Looking at Philip Morris through Rawls’ principle of Justice as Fairness shows that the company is not acting fairly. Philip Morris engages in many business activities to help maintain their competitive advantage, including supporting FDA regulation that would kill their competitors. On a more broad scale, the inequality of wealth that Philip Morris has amassed over the years has not been to the advantage of society as a whole. In fact, the success of the cigarette king has come at the expense of the health and well being of society. While it’s apparent that Philip Morris does not abide by the laws of Rawls’ theory of justice, it is hard to blame the company, as Rawls’ theory is inherently at odds with capitalism.

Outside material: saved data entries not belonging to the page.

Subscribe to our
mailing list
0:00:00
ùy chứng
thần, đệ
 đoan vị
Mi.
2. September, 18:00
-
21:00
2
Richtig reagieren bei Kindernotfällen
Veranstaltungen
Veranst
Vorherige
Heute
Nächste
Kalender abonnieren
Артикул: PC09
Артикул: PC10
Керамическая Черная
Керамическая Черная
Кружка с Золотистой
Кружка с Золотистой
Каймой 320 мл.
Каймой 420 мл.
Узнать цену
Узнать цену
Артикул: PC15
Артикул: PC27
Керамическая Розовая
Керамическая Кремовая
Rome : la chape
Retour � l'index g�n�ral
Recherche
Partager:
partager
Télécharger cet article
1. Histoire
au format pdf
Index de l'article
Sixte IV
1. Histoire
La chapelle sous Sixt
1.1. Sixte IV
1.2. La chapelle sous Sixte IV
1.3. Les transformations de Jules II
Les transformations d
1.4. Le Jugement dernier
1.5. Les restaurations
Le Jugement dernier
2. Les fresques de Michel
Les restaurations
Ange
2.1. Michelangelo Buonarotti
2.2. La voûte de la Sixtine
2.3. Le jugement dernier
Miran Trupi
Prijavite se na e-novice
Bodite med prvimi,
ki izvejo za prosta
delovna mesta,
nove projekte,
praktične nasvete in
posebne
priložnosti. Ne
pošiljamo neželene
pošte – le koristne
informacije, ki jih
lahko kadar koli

Looking at the company through a different theoretical lens provides a similar conclusion. Thomas Donaldson, an ethics and law professor, claimed that businesses have three duties to society “The duty to avoid depriving people of their rights, to help protect people from such deprivation, and to aid those who are deprived” (Hartman, 163). Donaldson added that these responsibilities apply as long as the company can afford to support them. Edwin M. Hartman, another ethics professor, continued this idea by adding a fourth duty to avoid helping to deprive. When applied to Philip Morris, the theory shows that the company is not upholding the duties they owe to society. Smoking is an individual choice, so Philip Morris is not technically depriving people of their rights. Because the negative effects of smoking are widely known and well supported, the right to a healthy life falls on the individual to uphold in this situation because smoking is known to be detrimental to that right. That being said, the addictive properties of nicotine make this argument somewhat convoluted. Even if Philip Morris isn’t directly depriving people of their rights, the company is guilty of not avoiding helping to deprive. For years, they repeatedly denied health claims about the health issues of smoking, and released filtered cigarettes that claiming them to be healthier. In many ways, avoiding helping to deprive people of their right to live healthily would have been directly in opposition of their business.

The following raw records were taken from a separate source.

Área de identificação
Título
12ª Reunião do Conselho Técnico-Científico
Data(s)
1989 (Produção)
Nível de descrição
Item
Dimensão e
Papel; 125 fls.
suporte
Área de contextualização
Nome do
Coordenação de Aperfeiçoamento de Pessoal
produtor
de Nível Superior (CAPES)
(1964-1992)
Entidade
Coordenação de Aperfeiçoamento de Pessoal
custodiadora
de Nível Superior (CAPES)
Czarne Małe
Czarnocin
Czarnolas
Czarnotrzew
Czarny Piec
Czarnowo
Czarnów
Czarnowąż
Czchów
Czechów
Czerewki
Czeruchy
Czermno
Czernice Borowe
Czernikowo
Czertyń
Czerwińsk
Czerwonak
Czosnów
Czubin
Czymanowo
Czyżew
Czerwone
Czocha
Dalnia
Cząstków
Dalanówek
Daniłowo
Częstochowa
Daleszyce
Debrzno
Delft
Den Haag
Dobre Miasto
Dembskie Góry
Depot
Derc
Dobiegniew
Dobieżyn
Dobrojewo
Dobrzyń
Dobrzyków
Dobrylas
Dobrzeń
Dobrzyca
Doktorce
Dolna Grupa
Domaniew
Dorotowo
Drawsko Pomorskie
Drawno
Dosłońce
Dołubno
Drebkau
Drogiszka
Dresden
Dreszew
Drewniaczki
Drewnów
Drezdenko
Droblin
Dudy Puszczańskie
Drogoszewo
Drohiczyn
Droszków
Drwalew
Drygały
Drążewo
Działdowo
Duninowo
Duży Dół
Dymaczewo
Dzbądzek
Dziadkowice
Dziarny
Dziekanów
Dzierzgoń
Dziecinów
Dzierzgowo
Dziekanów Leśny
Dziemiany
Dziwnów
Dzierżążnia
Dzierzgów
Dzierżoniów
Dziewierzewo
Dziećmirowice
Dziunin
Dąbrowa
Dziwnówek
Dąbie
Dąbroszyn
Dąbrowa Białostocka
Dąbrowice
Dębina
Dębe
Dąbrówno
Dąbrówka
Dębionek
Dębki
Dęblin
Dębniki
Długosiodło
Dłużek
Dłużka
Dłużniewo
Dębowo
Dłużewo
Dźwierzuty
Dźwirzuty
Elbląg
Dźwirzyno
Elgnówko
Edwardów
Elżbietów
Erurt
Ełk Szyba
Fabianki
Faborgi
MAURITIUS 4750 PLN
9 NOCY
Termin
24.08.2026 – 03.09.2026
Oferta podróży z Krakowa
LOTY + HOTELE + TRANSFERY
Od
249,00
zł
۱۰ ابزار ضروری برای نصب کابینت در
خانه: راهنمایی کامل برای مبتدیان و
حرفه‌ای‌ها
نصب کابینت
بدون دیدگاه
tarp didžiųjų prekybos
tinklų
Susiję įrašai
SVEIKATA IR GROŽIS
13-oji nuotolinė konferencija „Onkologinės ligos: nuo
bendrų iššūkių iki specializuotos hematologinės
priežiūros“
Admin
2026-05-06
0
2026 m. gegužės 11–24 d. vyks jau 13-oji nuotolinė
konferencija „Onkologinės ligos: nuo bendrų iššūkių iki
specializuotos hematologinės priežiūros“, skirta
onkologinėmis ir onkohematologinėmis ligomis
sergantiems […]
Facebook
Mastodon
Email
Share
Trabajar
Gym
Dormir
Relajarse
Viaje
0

Philip Morris is in an interesting situation. Tobacco has been in western culture for around 500 years, and for the majority of that time it was a large part of culture; celebrated as a luxury. It helped bring the colonies money, and once the United States broke free of British rule, it helped secure our economic freedom. Today, tobacco is frowned upon, and the companies that were once so wildly successful and respected in America are being ostracized. To ask Philip Morris to act completely ethically would be asking them to shut down operations completely. They sell a product that takes years off of lives and is responsible for 440,000 deaths each year. While they can continue to pursue “healthier” forms of smoking and ingesting nicotine, there is no way for the company to operate without harming someone. What makes tobacco an anomaly in the business ethics debate is the willingness for their customers to purchase products that will end up harming them. When we think of business ethics, it is normally thought of as creating negative externalities for the environment, the company’s employees, or the law. In the case of Philip Morris, the negative externalities fall on the company’s customers, who willingly accept them.

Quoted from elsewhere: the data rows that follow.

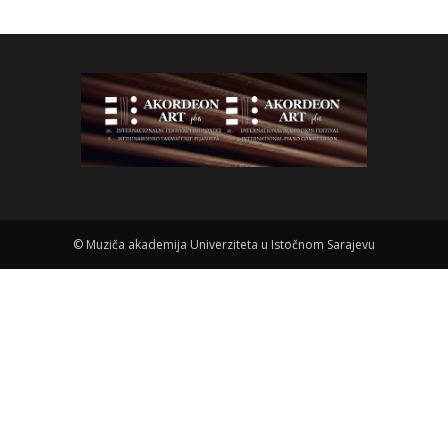
©
Muziča akademija Univerziteta u Istočnom Sarajevu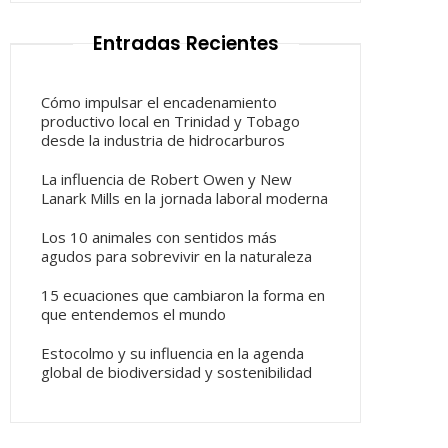
Entradas Recientes
Cómo impulsar el encadenamiento
productivo local en Trinidad y Tobago
desde la industria de hidrocarburos
La influencia de Robert Owen y New
Lanark Mills en la jornada laboral moderna
Los 10 animales con sentidos más
agudos para sobrevivir en la naturaleza
15 ecuaciones que cambiaron la forma en
que entendemos el mundo
Estocolmo y su influencia en la agenda
global de biodiversidad y sostenibilidad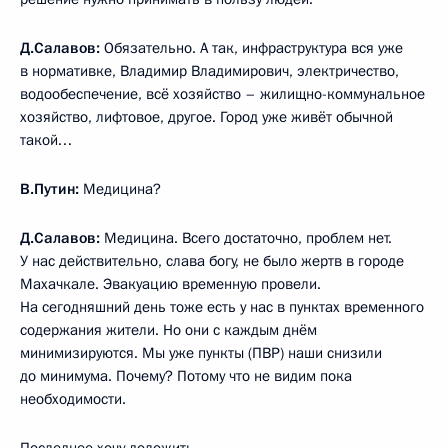
Д.Салавов:
Обязательно. А так, инфраструктура вся уже
в нормативке, Владимир Владимирович, электричество,
водообеспечение, всё хозяйство – жилищно-коммунальное
хозяйство, лифтовое, другое. Город уже живёт обычной
такой…
В.Путин:
Медицина?
Д.Салавов:
Медицина. Всего достаточно, проблем нет.
У нас действительно, слава богу, не было жертв в городе
Махачкале. Эвакуацию временную провели.
На сегодняшний день тоже есть у нас в пунктах временного
содержания жители. Но они с каждым днём
минимизируются. Мы уже пункты (ПВР) наши снизили
до минимума. Почему? Потому что не видим пока
необходимости.
Последнее хочу доложить.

The solution to this problem does not lie in the hands of Philip Morris or any of the other tobacco companies. While in the past the company has made unethical business decisions like covering up health concerns or trying to convince the public that their cigarettes are safer, the industry is at a point now where they are acting as ethically as possible. They are simply providing a product that has strong demand. It is within our government’s duty to protect citizens when they are incapable of making smart decisions as individuals.

Nicotine is an addictive substance and should be controlled by the FDA. While recouping $246 billion from tobacco companies to reimburse government health programs was a good first start, I believe the next step is to regulate the sale of tobacco and make it an illegal substance. Until then, tobacco will always be a hotly contested subject and Philip Morris will continue doing what they have been doing since 1847.